Rätsel des fehlenden Karbonats
Seltsam allerdings: Auf der Erde hinterlassen solche Gewässer typischerweise auch Karbonat-Ablagerungen. Diese Sedimentgesteine werden gebildet, wenn die Atmosphäre und damit auch das Wasser genügend Kohlendioxid enthält. Doch auf dem Mars haben Orbitersonden bisher so gut wie kein Karbonat gefunden – es müsste aber eigentlich existieren.
Der Grund: Gängiger Theorie nach war es vor rund 3,5 Milliarden Jahren auf dem Mars nur deshalb warm genug für flüssiges Wasser, weil eine dichte CO2-Atmosphäre für genügend Treibhauseffekt sorgte. Erst diese Heizwirkung hätte die Temperaturen trotz der damals noch schwächeren Sonne aus dem Frostbereich befördert. Als dann später die Atmosphäre ausdünnte, wurde es auf dem Roten Planeten kalt, so die Theorie.

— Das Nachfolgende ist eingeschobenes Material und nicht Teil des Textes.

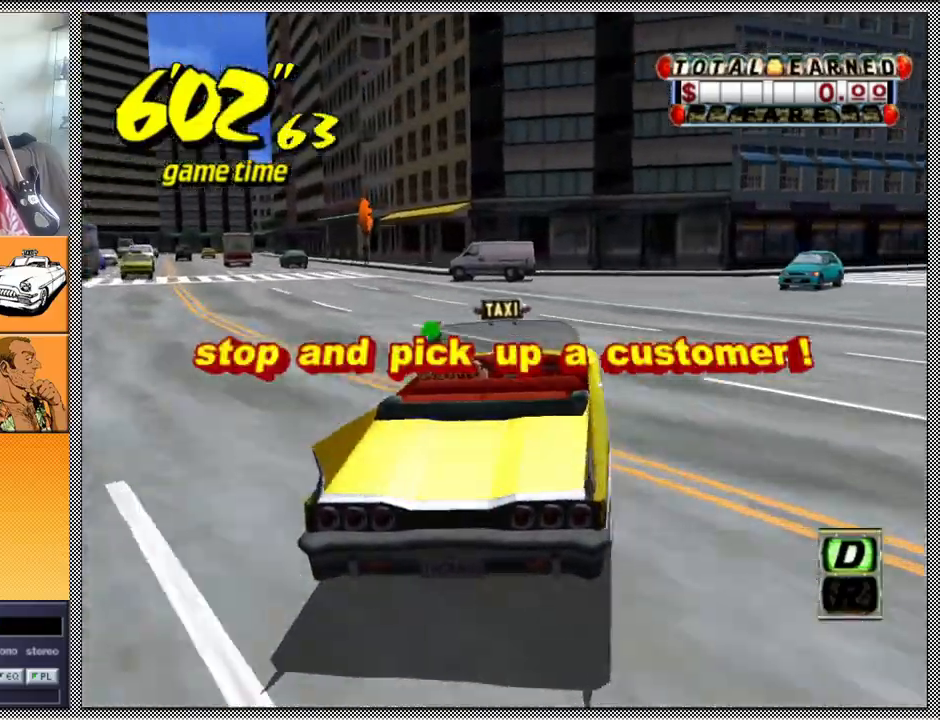
{"buttons": ["A", "B", "Z"], "left_stick": "left", "right_stick": "center", "events": [[133, "B", "down"], [133, "left_stick", "left"], [167, "A", "down"], [167, "Z", "down"]]}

Spurensuche im marsianischen Seesediment
„Deshalb war es ein Mysterium, warum wir aus dem Orbit kaum Karbonat finden konnten“, sagt Thomas Bristow vom Ames Research Center der NASA in Moffett Field. „Man kann sich nur aus diesem Dilemma helfen, wenn man sagt, dass die Karbonate trotzdem da sein müssen – vielleicht nur von Staub begraben oder an andere Stellen als wir gesucht haben.“
Doch die neuen Messdaten des Marsrovers Curiosity torpedieren nun diese Annahme. Denn das rollende Chemielabor hat erstmals genau dort nach Karbonaten gesucht, wo früher eindeutig ein See existierte – im Gale Krater. Die chemischen Analysen bestätigen, dass es dort Tonminerale und Magnetit gibt – und damit in Wasser entstandene Ablagerungen. Karbonat jedoch fand Curiosity nicht.
Viel zu wenig CO2
Die Messdaten belegen, dass es selbst vor 3,5 Milliarden Jahren in der Marsatmophäre nicht mehr als ein paar Dutzend Millibar CO2 gegeben haben kann. Das aber bedeutet, dass die frühe Marsatmosphäre zumindest in Bezug auf CO2 nur wenig dichter war als heute mit durchschnittlich sechs Millibar CO2. „Selbst wenn es damals hundertfach mehr CO2 in der Atmosphäre gegeben hätte als es die mineralischen Belege jetzt nahelegen, wäre flüssiges Wasser damit kaum möglich gewesen“, sagt Bristow.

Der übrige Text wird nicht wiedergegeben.